A recent survey concluded that Americans read books for a reason, that is, that even readers of romance fiction or mystery fiction report that they read to learn about things like foreign locales, police procedures, etc. Okay, then.
The following paragraph is from the short story “An Outpost of Progress” by Joseph Conrad. It is in the anthology “Short Story Masterpieces” edited by Robert Penn Warren and Albert Erskine. It has 36 tremendous stories and cost me a dollar used on amazon.com.
This paragraph comes late in the story. Two white men working for a British corporation at a trading station in Africa find that their assistant Makola has sold their workers and families into slavery in order to obtain the ivory the corporation seeks. The paragraph is describing what happened the day after they confronted Makola, but have done nothing to rescue the newly enslaved workers or to report the kidnappings. The ivory, after all, means that the men have been successful. The two men are named Kayerts and Carlier. Gobila is the leader of the village nearest to the outpost.

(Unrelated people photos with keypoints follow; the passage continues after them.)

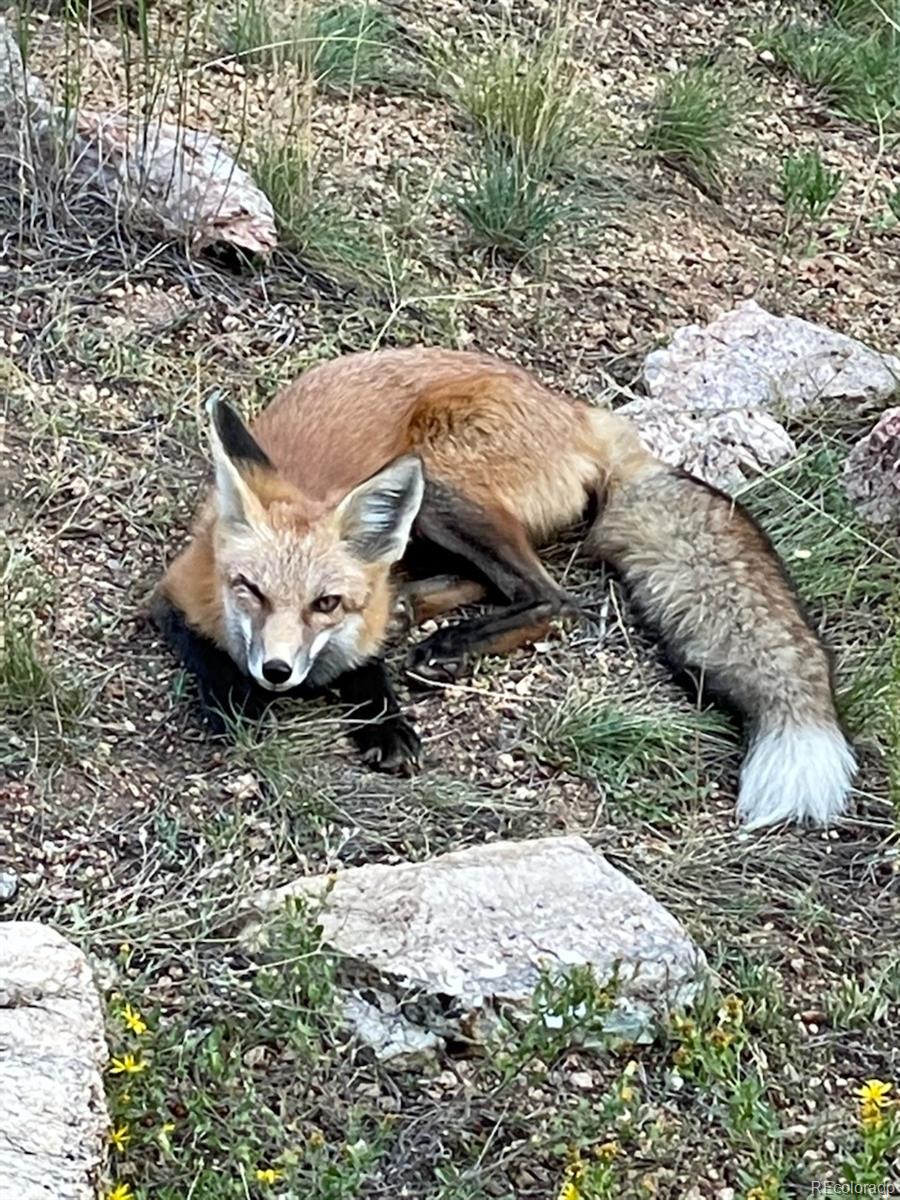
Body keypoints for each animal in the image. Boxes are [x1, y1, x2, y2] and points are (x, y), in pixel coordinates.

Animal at [154, 345, 859, 825]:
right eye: (250, 590)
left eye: (324, 604)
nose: (276, 672)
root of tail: (581, 412)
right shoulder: (172, 593)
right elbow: (205, 650)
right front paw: (235, 700)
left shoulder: (360, 613)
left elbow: (368, 667)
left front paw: (386, 726)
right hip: (435, 510)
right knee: (488, 582)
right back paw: (422, 614)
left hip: (441, 481)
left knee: (552, 597)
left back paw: (450, 643)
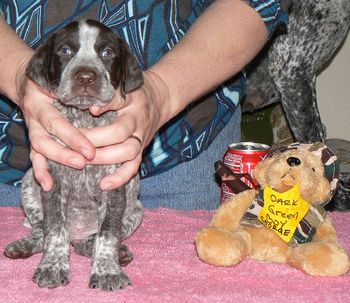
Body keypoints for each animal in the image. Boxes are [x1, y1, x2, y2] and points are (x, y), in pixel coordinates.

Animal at [4, 19, 144, 292]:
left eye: (107, 53)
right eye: (65, 51)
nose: (86, 76)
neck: (84, 120)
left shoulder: (113, 186)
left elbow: (107, 234)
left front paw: (108, 270)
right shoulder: (52, 182)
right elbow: (55, 230)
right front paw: (53, 266)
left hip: (135, 211)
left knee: (91, 240)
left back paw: (107, 250)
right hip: (29, 184)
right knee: (42, 231)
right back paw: (25, 245)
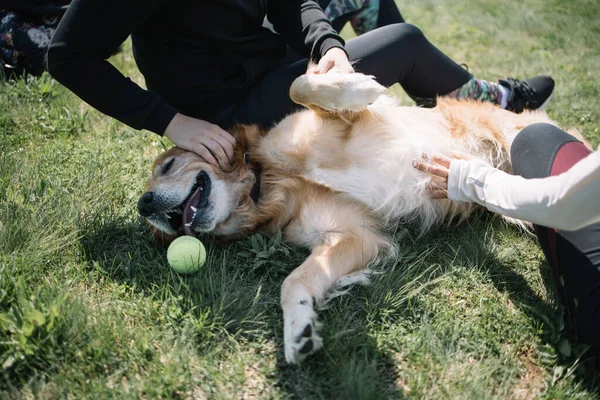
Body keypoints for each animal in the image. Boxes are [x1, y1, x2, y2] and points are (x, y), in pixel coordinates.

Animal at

“At midday they made a hearty meal. Kayerts sighed from time to time. Whenever they mentioned Makola’s name they always added to it an opprobrious epithet. It eased their conscience. Makola gave himself a half-holiday, and bathed his children in the river. No one from Gobila’s village came near the station that day. No one came the next day, and the next, nor for a whole week. Gobila’s people might have been dead and buried for any sign of life they gave. But they were only mourning for those they had lost by the witchcraft of the white men, who had brought wicked people into their country. The wicked people were gone, but fear remained. Fear always remains. A man may destroy everything within himself, love and hate and belief, and even doubt; but as long as he clings to life he cannot destroy fear: the fear, subtle, indestructible, and terrible, that pervades his being; that tinges his thoughts; that lurks in his heart; that watches on his lips the struggle of his last breath. In his fear, the mild old Gobila offered extra human sacrifices to all the Evil Spirits that had taken possession of his white friends. His heart was heavy. Some warriors spoke about burning and killing, but the cautious old savage dissuaded them. Who could foresee the woe those mysterious creatures, if irritated, might bring? They should be left alone. Perhaps in time they would disappear into the earth as the first one had disappeared. His people must keep away from them, and hope for the best.”
There is more to the story to come, but that paragraph alone says something about politics and global commerce.